SPARK Europe kicked off the progress report with updates for the region, including joint showcase events, webinar series and educational activities, and new programs about to start. Local programs then provided updates for their institutional SPARK programs, including Germany, Finland, Norway, Israel, Italy, Poland, Czech Republic, and Denmark. From SPARK Finland, 18-20 startups have been established from 35 projects that have completed the program, an impressive success rate. SPARK Norway has also shown success with 4 new startups and 1 clinical trial, and the SPARK program was a key factor that led to the establishment of a new innovation unit at the University of Oslo. A new startup, Novavido, recently launched from the SPARK at Italian Institute of Technology program. Similar to other regions, SPARK institutes in Europe have joint mentoring events to share local mentors.

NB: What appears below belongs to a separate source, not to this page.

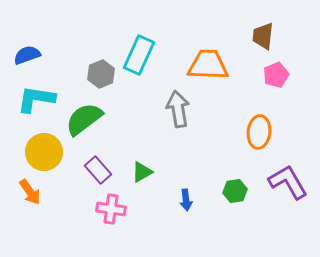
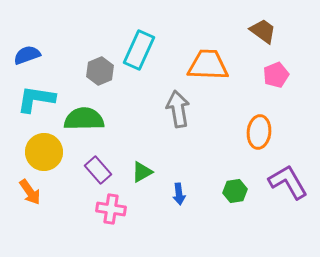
brown trapezoid: moved 5 px up; rotated 120 degrees clockwise
cyan rectangle: moved 5 px up
gray hexagon: moved 1 px left, 3 px up
green semicircle: rotated 36 degrees clockwise
blue arrow: moved 7 px left, 6 px up
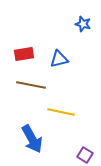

SPARK Associate Director Peter Santa Maria introduced the SPARK Americas segment, followed by SPARK Americas Chair and Calgary coordinator Nicola Quiggin, who expanded on the activities underway in the region. SPARK Calgary has hosted two well-received seminars for the academic innovation community, and plans to take the lead on organizing a SPARK team networking event. Individual programs from Calgary, Colorado, Wyoming, Mexico, Vermont then provided updates. Colorado’s SPARK program is quite mature, supported by NIH’s REACH program, and has had an impressive 15 startups created out of 36 projects. One startup company, SummitDx, is administering over 10% of COVID diagnostic testing in the state of Colorado.

Many regions noted that progress has been impeded by the COVID-19 pandemic, particularly lack of funding, and challenges in meeting with other institutions and groups. However, a common theme this year has been creating and sustaining collaborative opportunities locally and regionally, despite not being able to meet in person. During the meeting itself, SPARK regions offered their support to other institutions to assist with various projects.

We hope that SPARK GLOBAL will be able to meet in person next year!